## Your assignment
Print, exactly as written, the line containing "Scaleway probably did" and every line after it, ending with the final line of the data below.

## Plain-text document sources

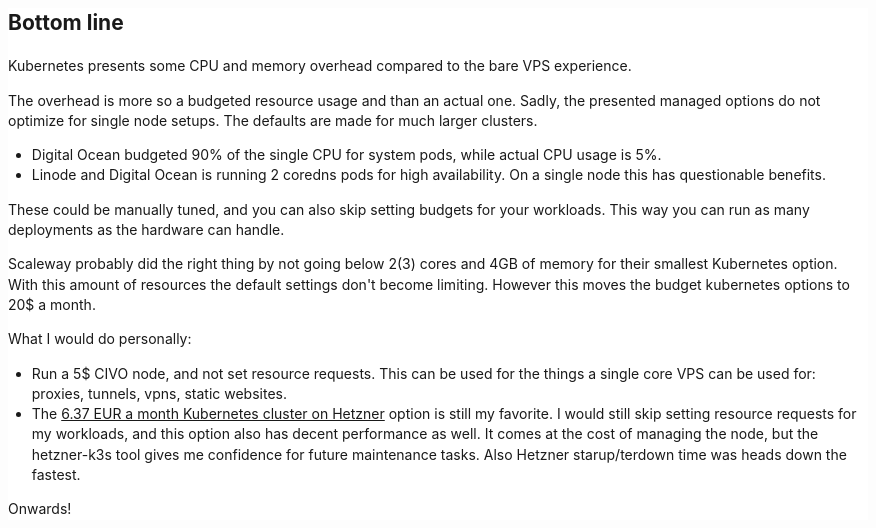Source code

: ## Bottom line

Kubernetes presents some CPU and memory overhead compared to the bare VPS experience.

The overhead is more so a budgeted resource usage and than an actual one. Sadly, the presented managed options do not optimize for single node setups. The defaults are made for much larger clusters.

- Digital Ocean budgeted 90% of the single CPU for system pods, while actual CPU usage is 5%.
- Linode and Digital Ocean is running 2 coredns pods for high availability. On a single node this has questionable benefits.

These could be manually tuned, and you can also skip setting budgets for your workloads. This way you can run as many deployments as the hardware can handle.

Scaleway probably did the right thing by not going below 2(3) cores and 4GB of memory for their smallest Kubernetes option. With this amount of resources the default settings don't become limiting. However this moves the budget kubernetes options to 20$ a month.

What I would do personally:
- Run a 5$ CIVO node, and not set resource requests. This can be used for the things a single core VPS can be used for: proxies, tunnels, vpns, static websites.
- The [6.37 EUR a month Kubernetes cluster on Hetzner](/blog/a-6-37-mo-single-node-kubernetes-cluster-on-hetzner-with-vitobotta-hetzner-k3s?ref=blog-budget-managed-kubernetes-options) option is still my favorite. I would still skip setting resource requests for my workloads, and this option also has decent performance as well. It comes at the cost of managing the node, but the hetzner-k3s tool gives me confidence for future maintenance tasks. Also Hetzner starup/terdown time was heads down the fastest.

Onwards!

## Answer box
Scaleway probably did the right thing by not going below 2(3) cores and 4GB of memory for their smallest Kubernetes option. With this amount of resources the default settings don't become limiting. However this moves the budget kubernetes options to 20$ a month.

What I would do personally:
- Run a 5$ CIVO node, and not set resource requests. This can be used for the things a single core VPS can be used for: proxies, tunnels, vpns, static websites.
- The [6.37 EUR a month Kubernetes cluster on Hetzner](/blog/a-6-37-mo-single-node-kubernetes-cluster-on-hetzner-with-vitobotta-hetzner-k3s?ref=blog-budget-managed-kubernetes-options) option is still my favorite. I would still skip setting resource requests for my workloads, and this option also has decent performance as well. It comes at the cost of managing the node, but the hetzner-k3s tool gives me confidence for future maintenance tasks. Also Hetzner starup/terdown time was heads down the fastest.

Onwards!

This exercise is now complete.